*Written task 1*
From the passage on Connecticut churches, copy word for word the part that opens with the words "By the mid-eighteenth" and closes with "as it solved.".
*Written task 2*
Output the entries from their start through the line containing "Reading left to" as a JSON list of strings, one string per line and both ends included. Leave out blank lines and the pictures.

*Source document*
Over time, churches in Connecticut tended to be less leery of cooperative
forms than their coreligionists in Massachusetts; Connecticut's
Saybrook Platform of 1708 set up governing bodies, referred to as consociations
and associations, with the power to make legally binding decisions for
all of the individual churches within their geographic oversight.
By the mid-eighteenth century, questions of church government were increasingly
overshadowed by much knottier issues of piety and zeal. In order to succeed,
the congregational way required high levels of personal commitment and
in most of the original Puritan churches, potential members had had to
testify to a religious conversion experience in order to join. Already
in 1662, however, Puritan leaders had formulated a "Half-Way Covenant,"
allowing parents who had not experienced conversion to baptize their children
in their local churches. Not surprisingly perhaps, this innovation caused
as many problems as it solved.

*Materials provided*

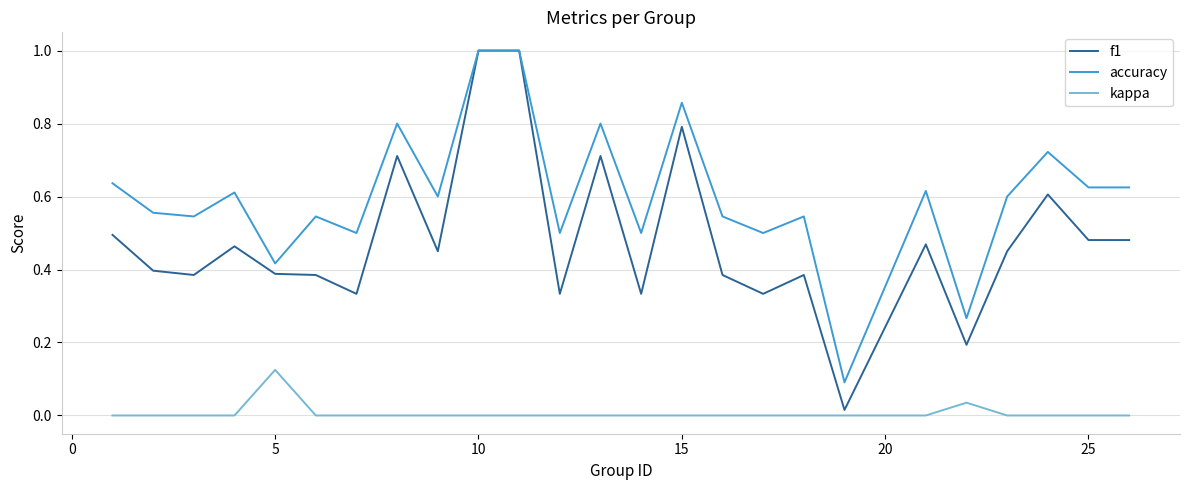

True or false: kappa and accuracy intersect in this chart.

False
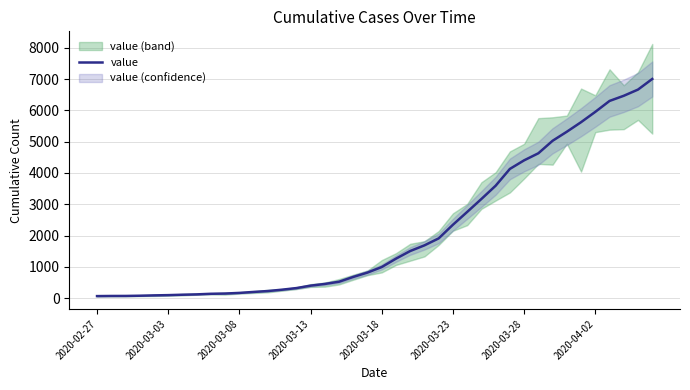

Reading left to right, what are all the values shown in this chart?

64	68	69	76	87	95	108	119	138	146	166	197	226	269	320	398	452	523	677	816	993	1261	1505	1686	1909	2345	2754	3168	3592	4129	4403	4628	5028	5317	5622	5952	6301	6466	6664	7003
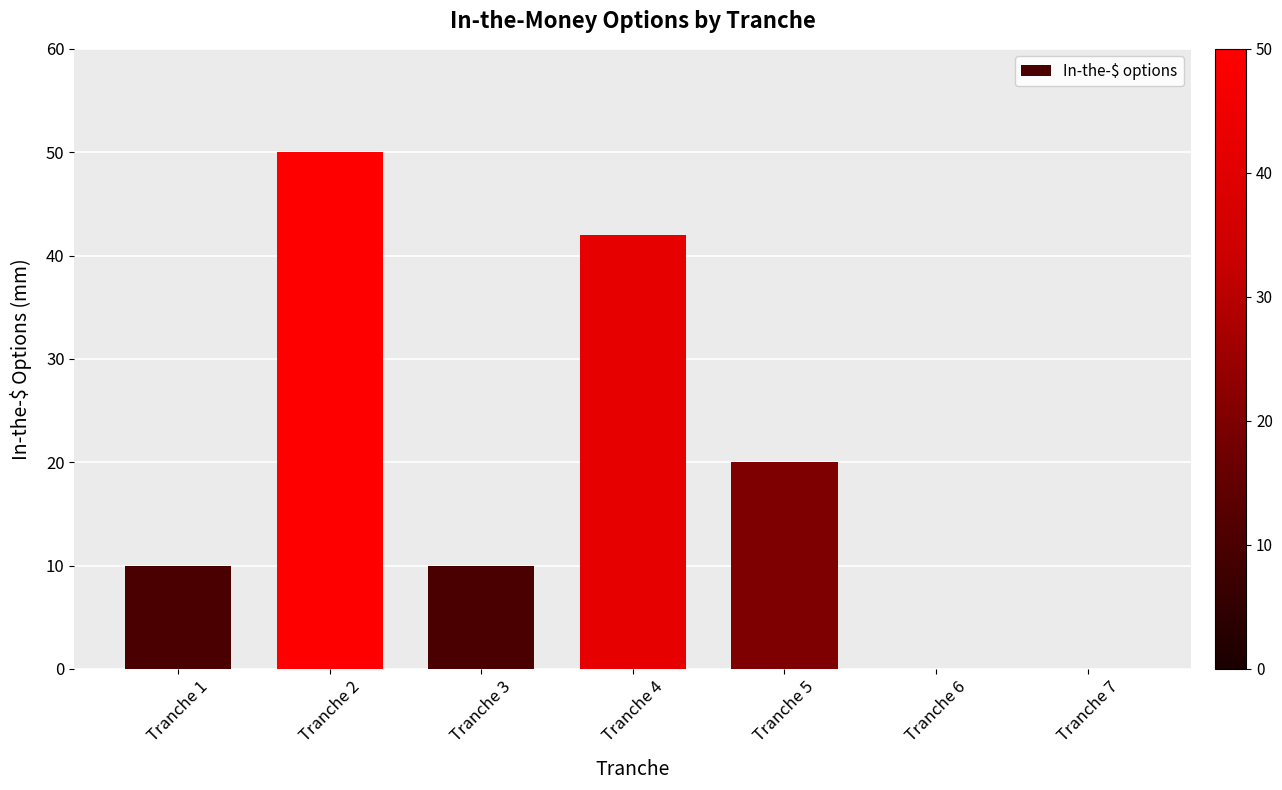

Which category has the highest value across all series?

Tranche 2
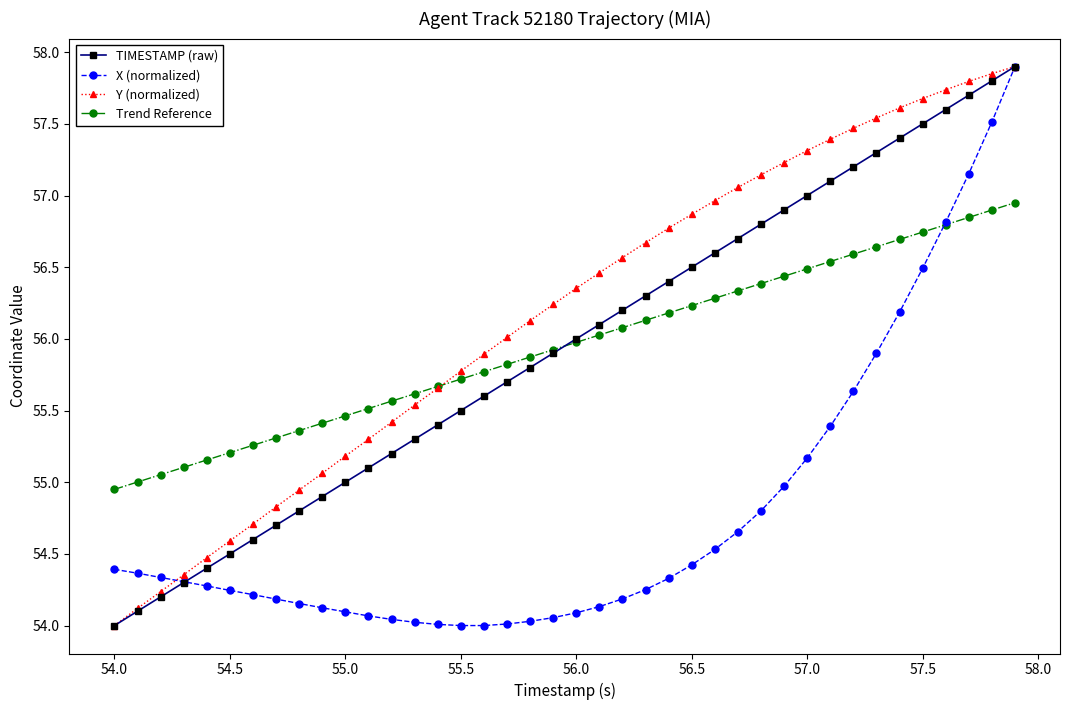

Is this an area chart (filled region under the line)?

No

*Expected answer 1*
By the mid-eighteenth century, questions of church government were increasingly
overshadowed by much knottier issues of piety and zeal. In order to succeed,
the congregational way required high levels of personal commitment and
in most of the original Puritan churches, potential members had had to
testify to a religious conversion experience in order to join. Already
in 1662, however, Puritan leaders had formulated a "Half-Way Covenant,"
allowing parents who had not experienced conversion to baptize their children
in their local churches. Not surprisingly perhaps, this innovation caused
as many problems as it solved.

*Expected answer 2*
[
  "True or false: kappa and accuracy intersect in this chart.",
  "False",
  "Reading left to right, what are all the values shown in this chart?"
]